Potenzial für umfassende statistische Auswertungen

Möglichkeiten zu vertiefter Auswertung insbesondere auch mit Hilfe neu entwickelter mathematisch-statistischer Methoden stecken in allen drei Sammlungsbereichen. So wurden beispielsweise die Preismaterialien nur zum Teil und nur auf der Basis berechneter Jahrespreise veröffentlicht. Die gesammelten Daten liegen dagegen häufig in Form von Monats- oder Wochenpreisen vor. Auch erstrecken sie sich auf eine viel größere Anzahl von Städten, als aus den herausgegebenen beiden Bänden ersichtlich, und selbst aus diesen liegen oft zahlreiche weitere Preisnotierungen vor.

Das übrige sehr umfangreiche Material muss, um es verwendungsfähig zu machen, in die EDV eingegeben und aufbereitet werden. Angesichts gravierender Mängel an vergleichbarem Material aus vorindustrieller Zeit erscheint diese Arbeit durchaus sinnvoll, auch wenn sie mit Sicherheit zeit- und geldaufwendig sein wird.

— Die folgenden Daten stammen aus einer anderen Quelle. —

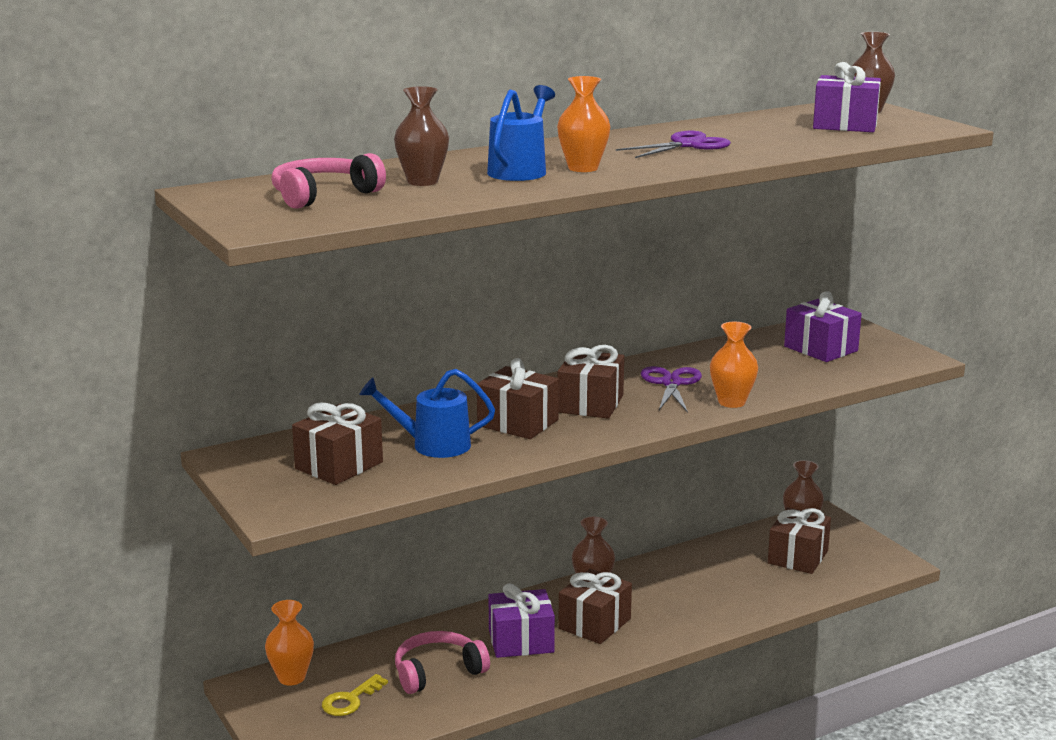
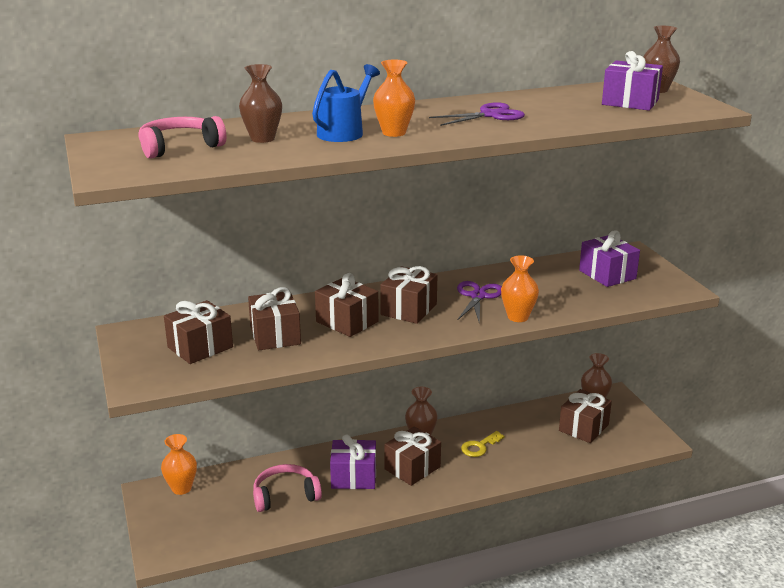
camera: 10 degrees right, 5 degrees up
yellow key [322,674,388,716] -> yellow key moved to [461,431,505,457]
blue watering can [359,369,495,458] -> brown gift [248,287,301,350]

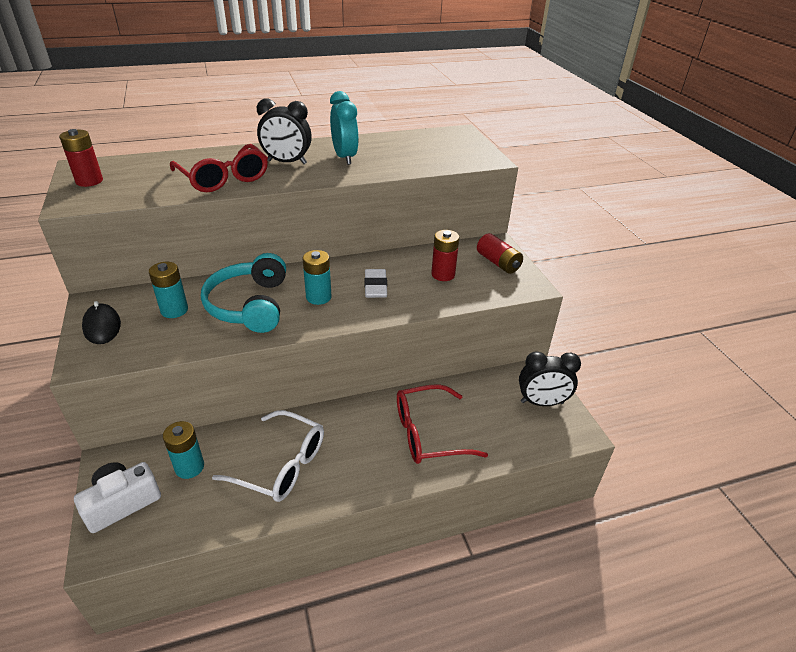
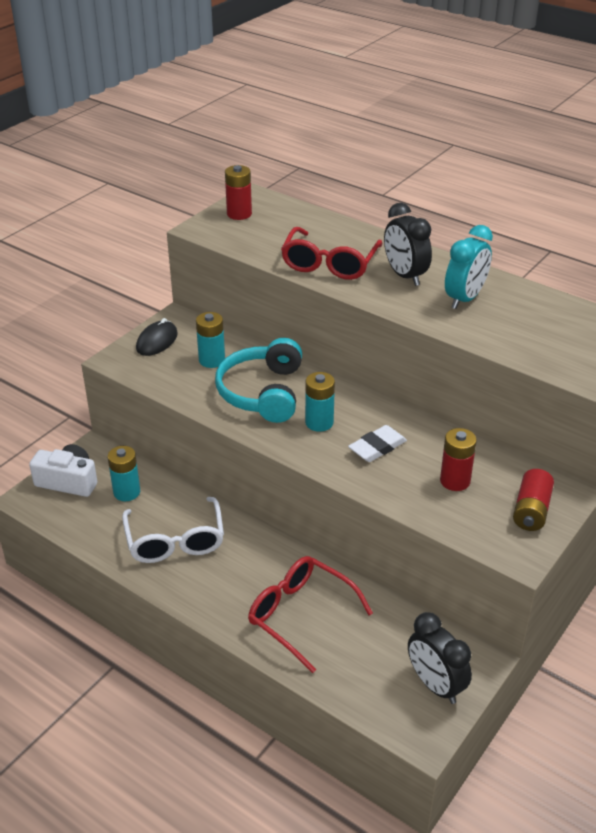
camera: 55 degrees right, 0 degrees up
turquoise headphones [201,253,286,333] -> turquoise headphones turned 45 degrees counterclockwise [215,338,302,423]

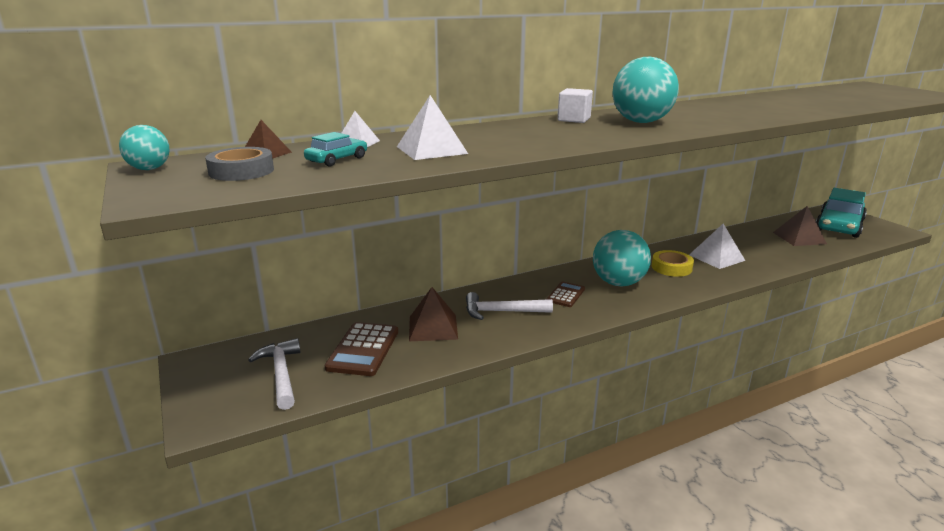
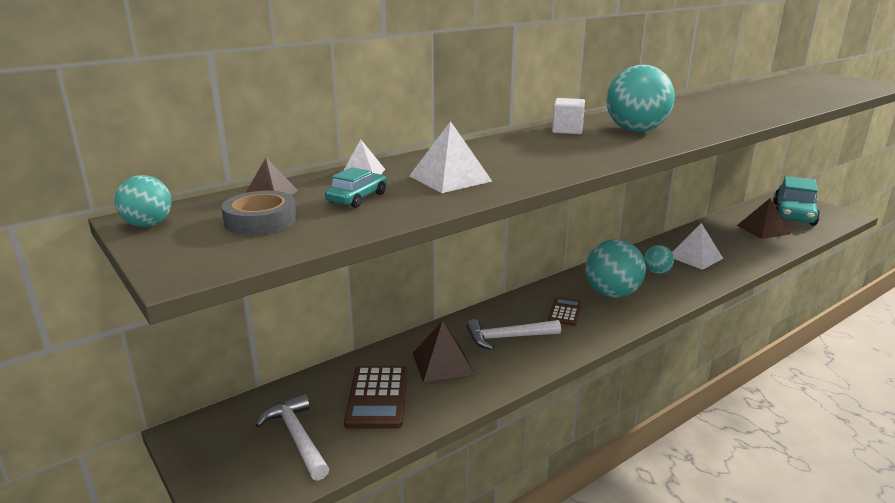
camera: 10 degrees left, 0 degrees up
yellow tape [652,250,694,277] -> turquoise ball [644,245,674,274]

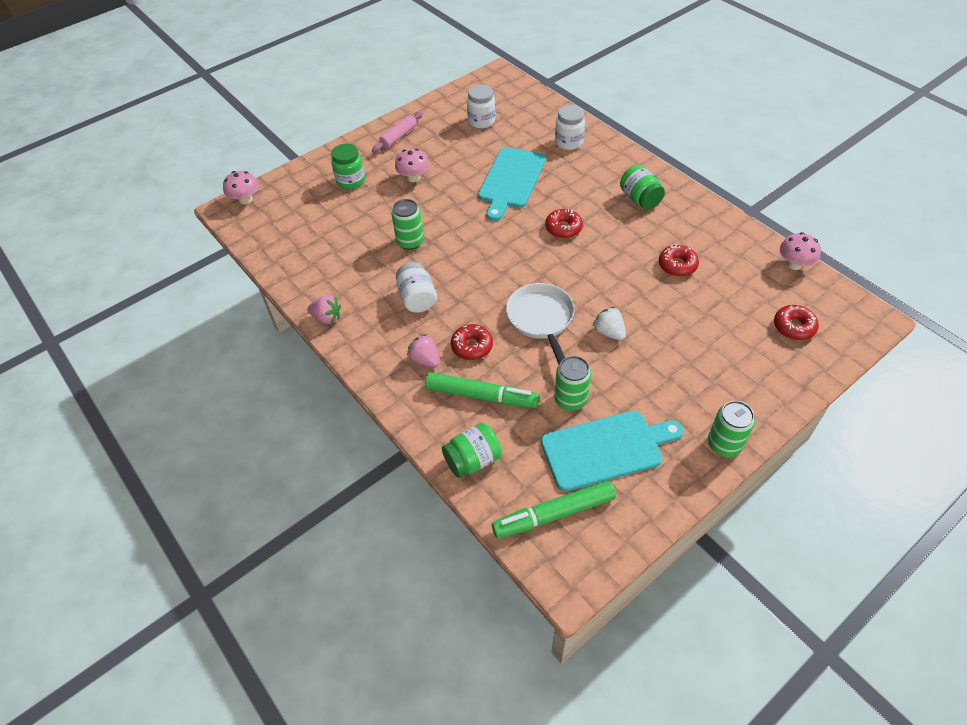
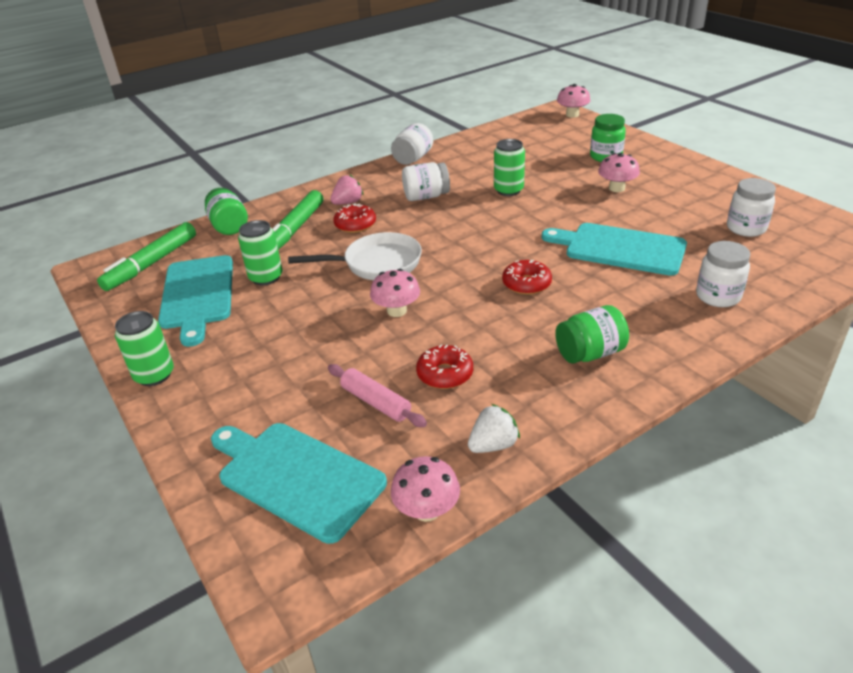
camera: 95 degrees right, 15 degrees down
pink strawberry [307,295,341,324] -> white jar [391,123,433,165]
pink rolling pin [372,111,423,152] -> pink rolling pin moved to [328,364,427,427]
green marker [492,481,616,539] -> green marker turned 135 degrees counterclockwise [97,222,196,291]
white strawberry [593,307,626,340] -> white strawberry moved to [468,404,520,453]
red donut [774,305,819,340] -> turquoise cutting board [211,423,387,544]
none -> pink mushroom [370,269,420,317]

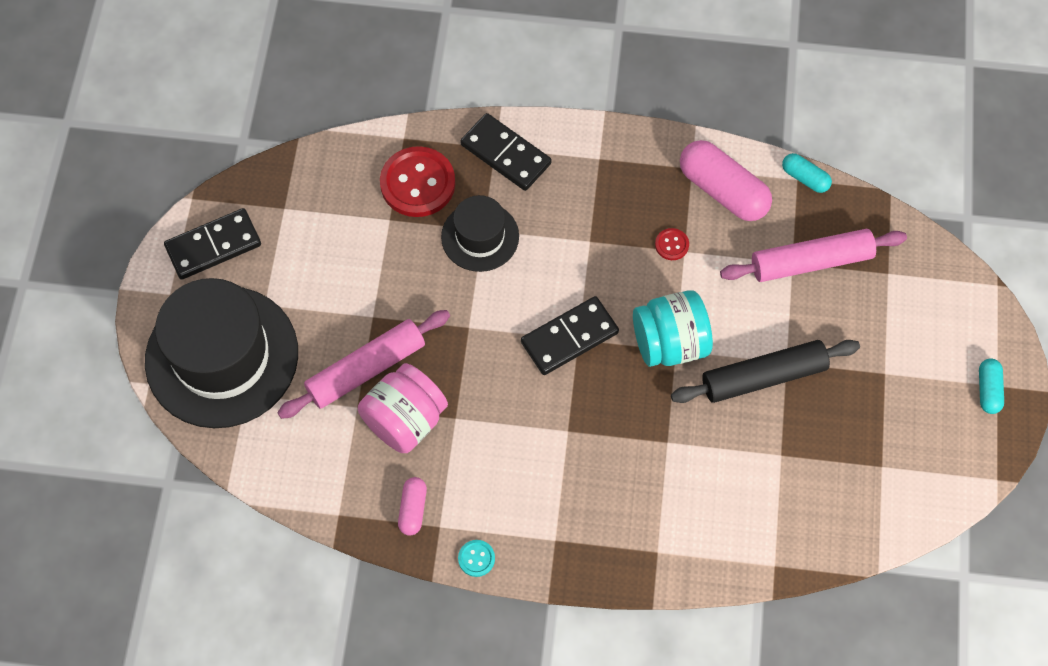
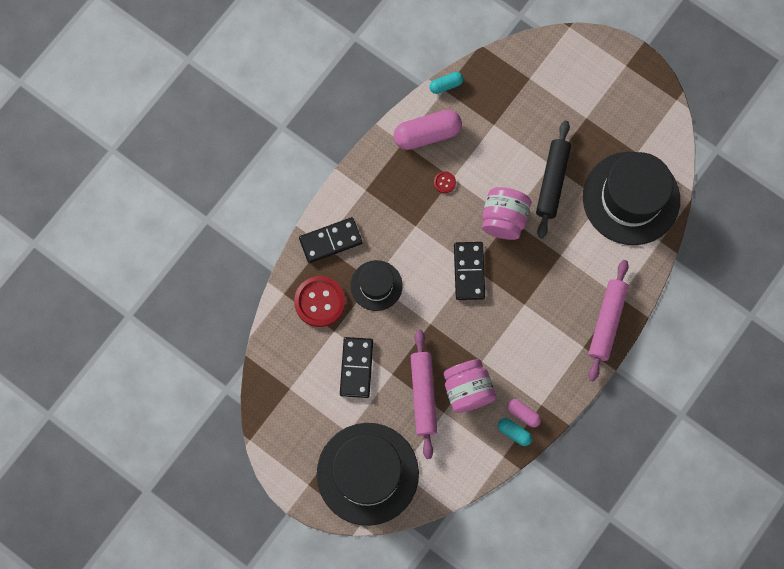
camera: 60 degrees left, 10 degrees up
black domino [164,208,261,280] -> black domino moved to [340,337,373,398]
turquoise button [458,540,495,577] -> none
turquoise jar [633,290,713,367] -> pink jar [482,187,531,240]
pink rolling pin [720,229,907,282] -> pink rolling pin moved to [588,260,629,382]
turquoise capsule [979,359,1004,414] -> turquoise capsule moved to [498,418,532,446]
none -> black hat [583,152,680,245]

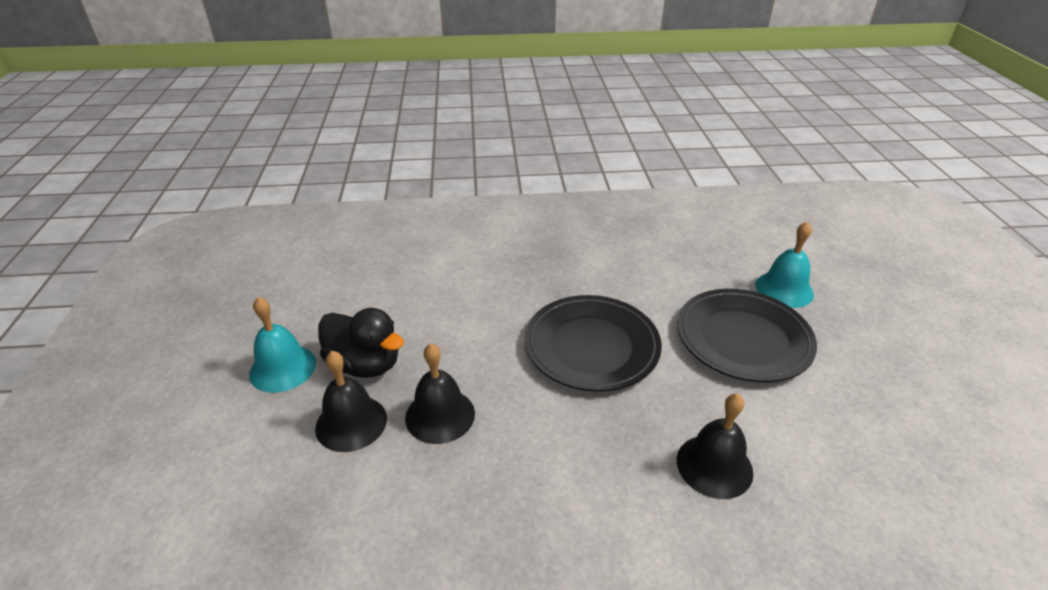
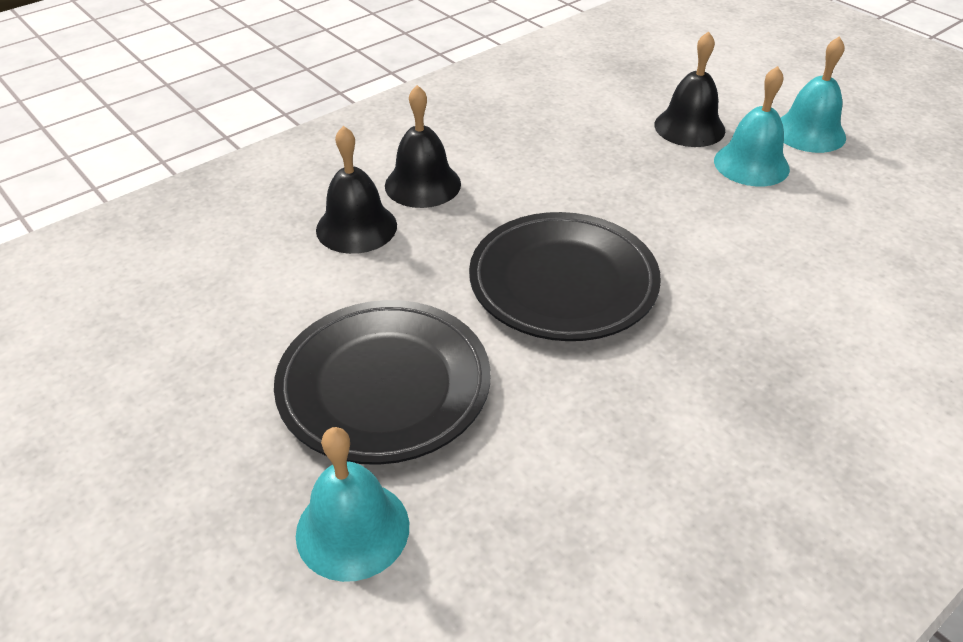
camera: 145 degrees right, 5 degrees up
black duck [318,308,404,378] -> turquoise bell [714,66,790,186]
black bell [405,343,475,444] -> black bell moved to [385,85,461,208]

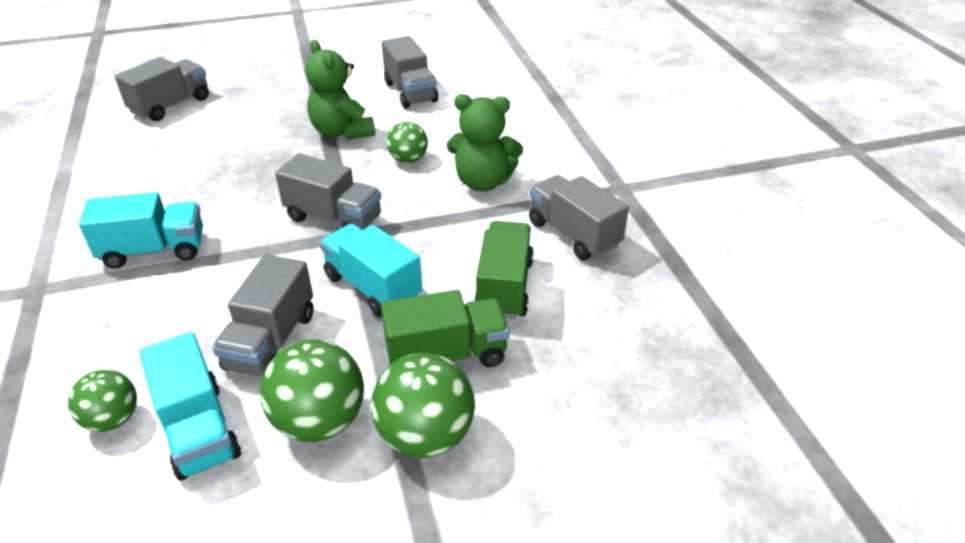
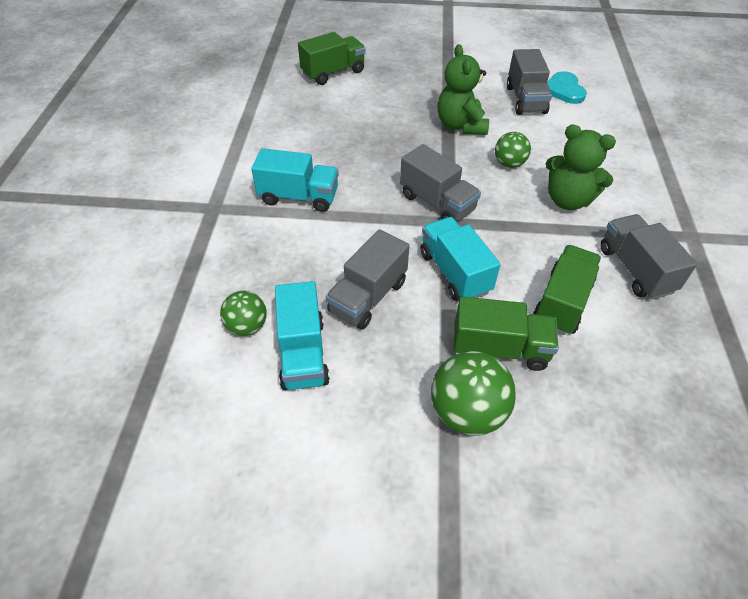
camera: 20 degrees right, 10 degrees up
grey truck [115,57,209,121] -> green truck [298,32,366,85]
green ball [260,339,364,442] -> none
none -> turquoise heart [547,71,587,104]

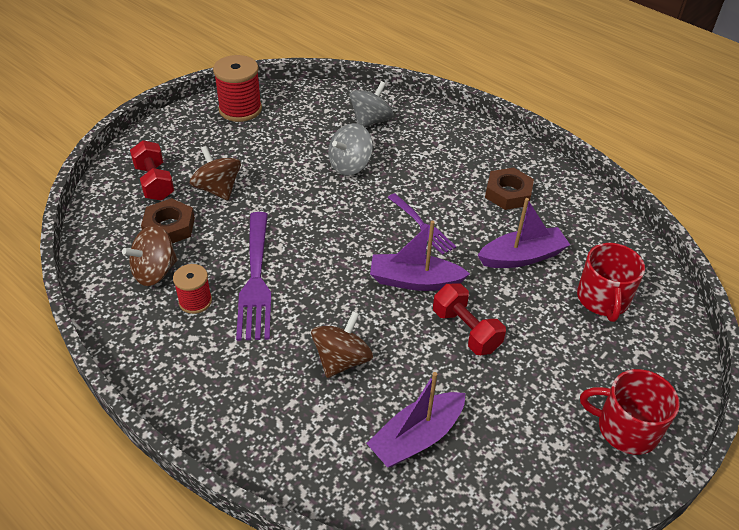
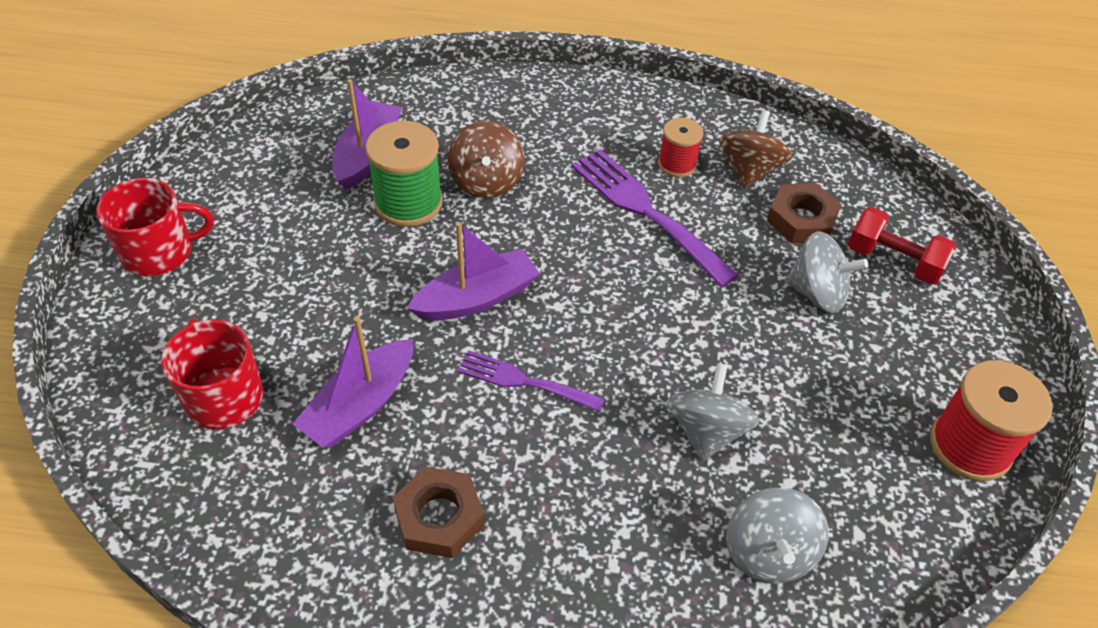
camera: 145 degrees right, 5 degrees up
brown spinning top [190,146,241,200] -> grey spinning top [785,231,868,313]
red dumbbell [433,283,506,355] -> none
none -> green spool [365,121,443,227]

Darüber hinaus wäre eine Ausweitung der Preiserhebungen und der historischen Statistik auf andere Regionen des Deutschen Reiches denkbar und wünschenswert.

 

Potenzial für Arbeiten zur Geld- und Währungsgeschichte

Der Bestand zur deutschen Geld- und Währungsgeschichte enthält unter anderem neben den Quellen zu lediglich verbal darstellbaren historischen Abläufen Tausende von Daten zu Geldkursen der vorindustriellen Zeit. Die Aufnahme dieser Informationen auf Datenträger und ihre Auswertung könnte es unter anderem erstmals ermöglichen, für weite Bereiche des Heiligen Römischen Reiches die Hunderte von umlaufenden Münzen auf den Rheinischen Gulden und in der Folge den Reichstaler von 1559/1566 als einheitliche bis ins 18. Jahrhundert hinein gültige Leitwährung zu beziehen und damit endlich eine bislang nicht vorhandene, aber von den historischen Wissenschaften dringend benötigte Vergleichs- und Umrechnungsmöglichkeit zu erstellen.

Dieser Bezug auf einheitliche Leitwährungen ließe sich mit Hilfe des Talers nach Leipziger Fuß, des Louis d´or und des Preußischen Talers nach Graumann bis zur Vereinheitlichung der deutschen Währung nach 1870 fortsetzen. Diese Arbeiten müssen aus der Sicht des Historikers oder der Historikerin trotz des erheblichen Aufwandes als besonders sinnvoll erscheinen.